House - medieval, Waterford City, Co. Waterford
Co. Waterford |
House
Beneath the streets of Waterford, a few metres east of where St Peter's church once stood, the remains of a medieval undercroft quietly outlasted the building it once supported. An undercroft is a vaulted or semi-subterranean ground-floor chamber, typically used for storage, and this one is substantial: roughly 25 metres north to south and just over 8 metres wide, with walls between 0.7 and 1 metre thick and footings a full metre wide. Three relieving arches, structural openings built into the outer face of the west wall to distribute the weight of the masonry above, were visible during excavation, as was a doorway with two steps descending from it at the eastern end of the south wall. It is the kind of structure that suggests a prosperous merchant household, built to last and built with some ambition.
The undercroft may have formed part of a house constructed in 1470 by a man named John Collyn, on land granted to him by Thomas Rice.

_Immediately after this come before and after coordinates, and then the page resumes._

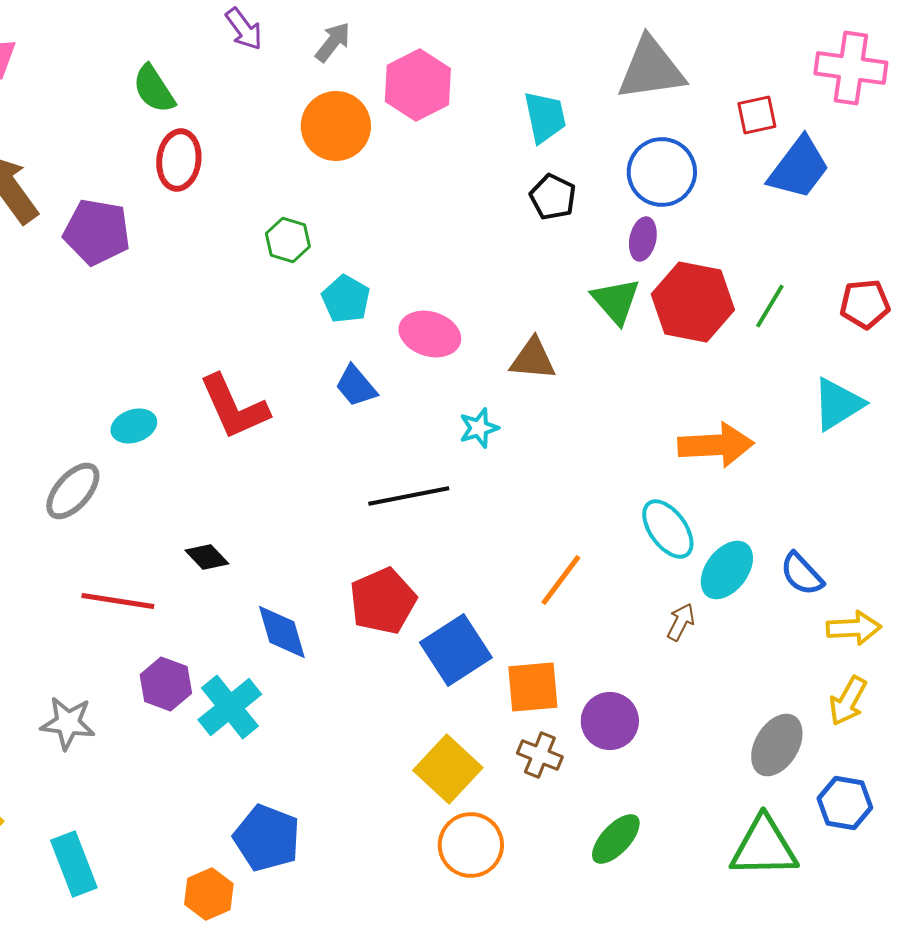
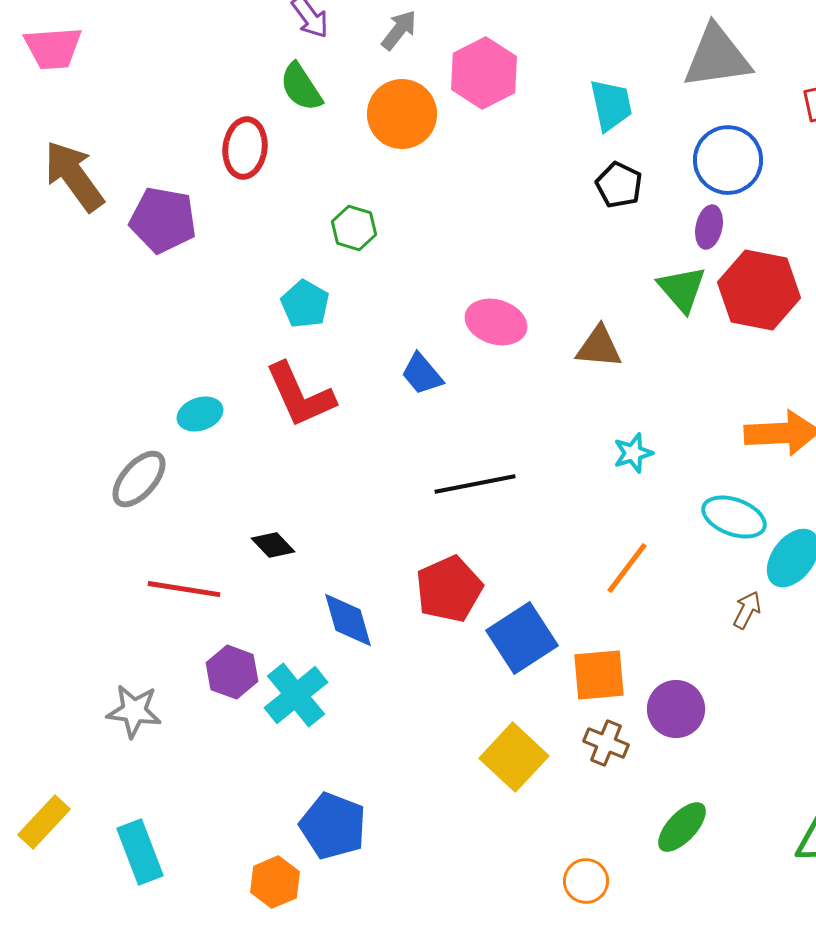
green semicircle: (154, 89) -> (301, 87), moved
cyan pentagon: (346, 299) -> (305, 304), moved
cyan star: (479, 428) -> (633, 453), moved
cyan ellipse: (668, 529) -> (734, 517), turned -34
orange circle: (471, 845) -> (586, 881), moved, size x0.7

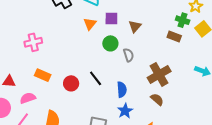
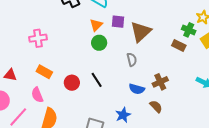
brown triangle: (135, 26) -> (141, 32), size x1.6
green circle: (110, 43) -> (99, 43), moved
brown cross: (159, 74) -> (160, 82), size x0.7
blue semicircle: (122, 90) -> (137, 89), moved, turned 105
pink semicircle: (28, 98) -> (37, 95), moved, turned -98

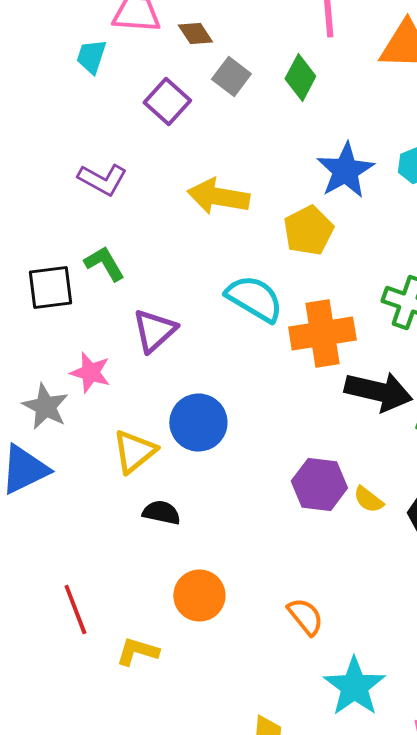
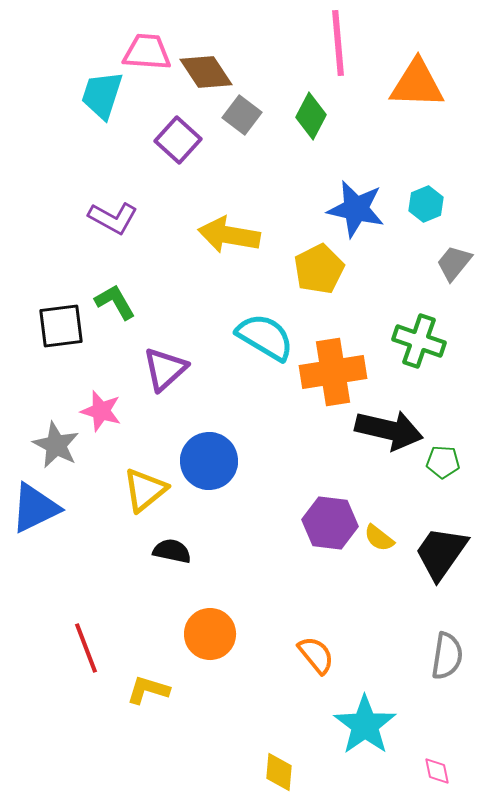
brown diamond: (195, 34) -> (206, 72), size x1.5
cyan trapezoid: (91, 57) -> (102, 95), size x1.4
blue star: (345, 171) -> (356, 209), turned -30

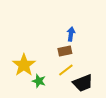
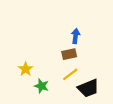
yellow star: (24, 65) -> (26, 69), size x0.6

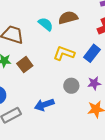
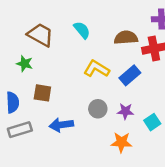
brown semicircle: (68, 18) -> (126, 38), moved
brown square: (25, 65) -> (42, 93), moved, turned 35

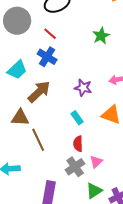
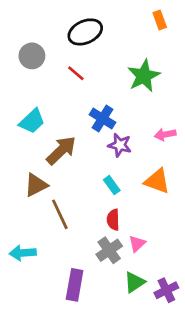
gray circle: (17, 21) -> (32, 56), size x0.7
green star: (101, 36) -> (144, 76), size x1.4
blue cross: (47, 57) -> (102, 118), moved
brown triangle: (20, 118) -> (36, 185), turned -30

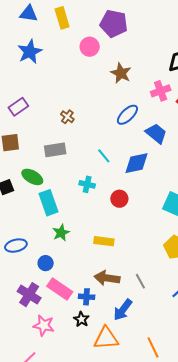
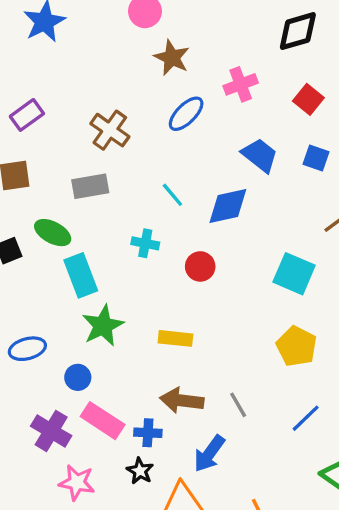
brown star: (121, 73) -> (172, 58), moved
pink cross: (161, 91) -> (241, 84), moved
blue ellipse: (127, 115) -> (186, 114), moved
brown cross: (67, 117) -> (110, 130), size x1.6
green star: (61, 233) -> (103, 326), size x1.4

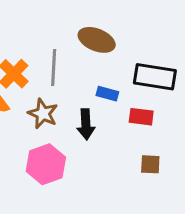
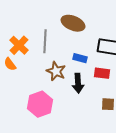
brown star: (43, 114) -> (56, 71), moved
black arrow: (86, 124) -> (78, 83), moved

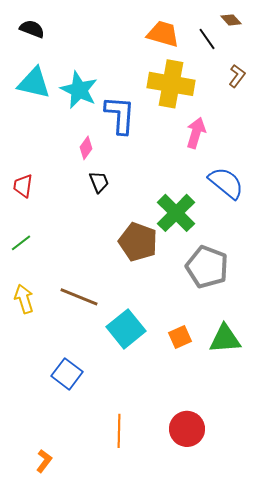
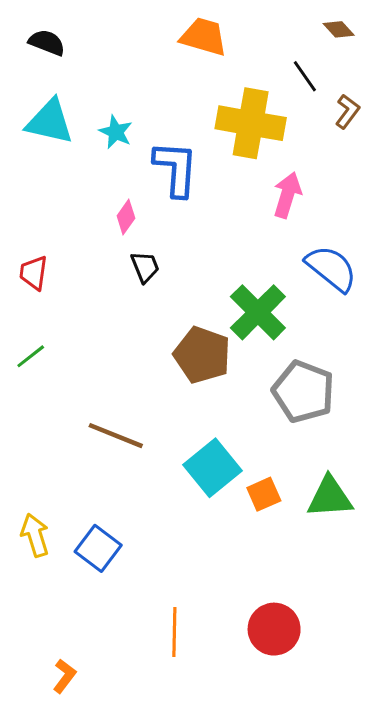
orange trapezoid: (163, 34) -> (204, 37), moved
black line: (207, 39) -> (305, 76), moved
cyan star: (79, 90) -> (116, 132), size x0.6
yellow arrow: (24, 299) -> (35, 535), moved
cyan square: (126, 329) -> (212, 468), moved

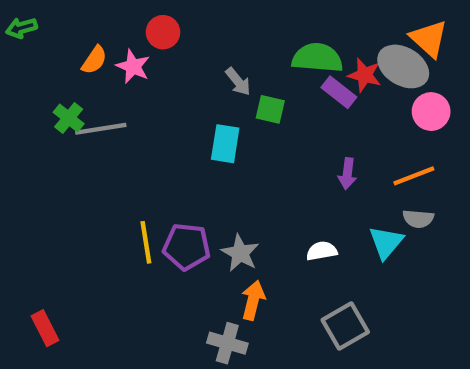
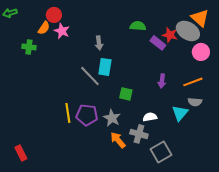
red circle: (163, 32) -> (54, 15), moved
green semicircle: (317, 58) -> (138, 26), moved, size x0.7
gray arrow: (238, 81) -> (99, 43), moved, turned 32
green square: (270, 109) -> (126, 94), moved
green cross: (69, 118) -> (29, 47), moved, turned -32
gray line: (101, 129) -> (90, 76), moved, turned 55
orange arrow: (253, 300) -> (118, 140), turned -54
gray cross: (227, 343) -> (139, 134), moved

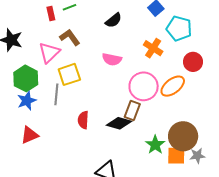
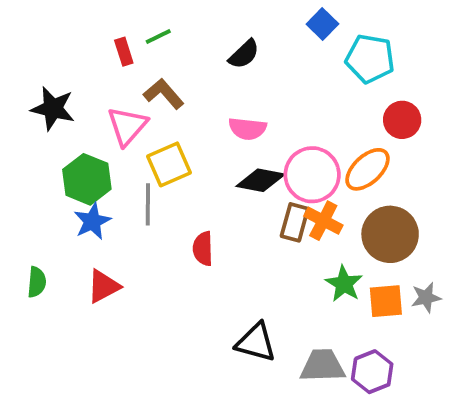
orange cross: (153, 48) -> (323, 221), moved
black diamond: (119, 123) -> (261, 180), moved
brown circle: (183, 136) -> (390, 234), moved

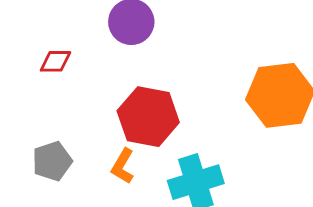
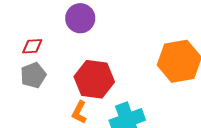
gray pentagon: (52, 161) -> (33, 75), moved

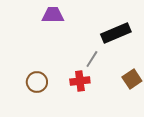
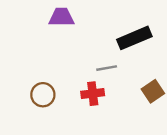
gray line: (92, 59) -> (107, 68), turned 48

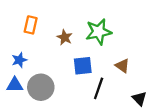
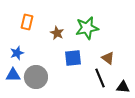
black line: (99, 88) -> (100, 78), moved, turned -42
black triangle: (139, 99) -> (123, 87), turned -40

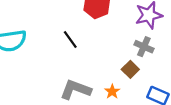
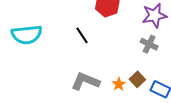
brown square: (130, 69) -> (137, 79), moved

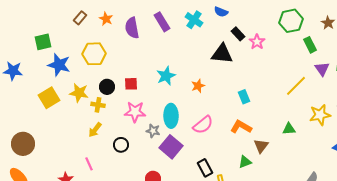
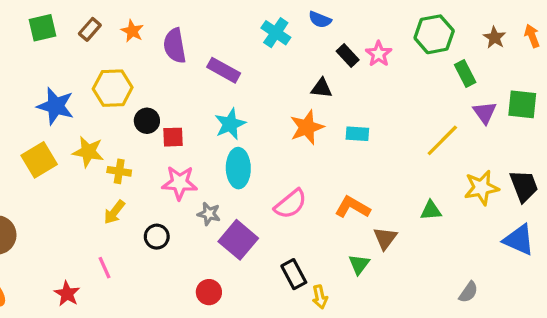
purple rectangle: (162, 22) -> (224, 70), moved, turned -30
green square: (43, 42) -> (43, 28), moved
pink star: (257, 42) -> (379, 54), moved
black triangle: (222, 54) -> (322, 88), size x0.6
orange star: (198, 86) -> (307, 127), moved, size x1.5
black circle: (107, 87) -> (147, 121), moved
cyan rectangle: (244, 97) -> (357, 134), moved, turned -64
cyan ellipse: (171, 116) -> (238, 168), moved
green triangle: (245, 162) -> (359, 264), turned -32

The grant is recorded in a register connected to the chantry of St Saviour in Waterford, placing this otherwise anonymous building within the documented social and ecclesiastical life of the late medieval city. At some later point the structure was enlarged considerably: a stone-lined pit lying 9 metres to the south was absorbed into the expanded plan, and a new building was added to the south and west, its interior measuring approximately 13 metres by 11.4 metres. The east wall of this later addition butted directly against the south wall of the original undercroft, a detail that archaeologists can read as evidence of phased construction rather than a single build. The whole complex was examined during excavations carried out between 1986 and 1992, part of a major programme of urban archaeology in Waterford that transformed understanding of the city's Viking-age and medieval layers.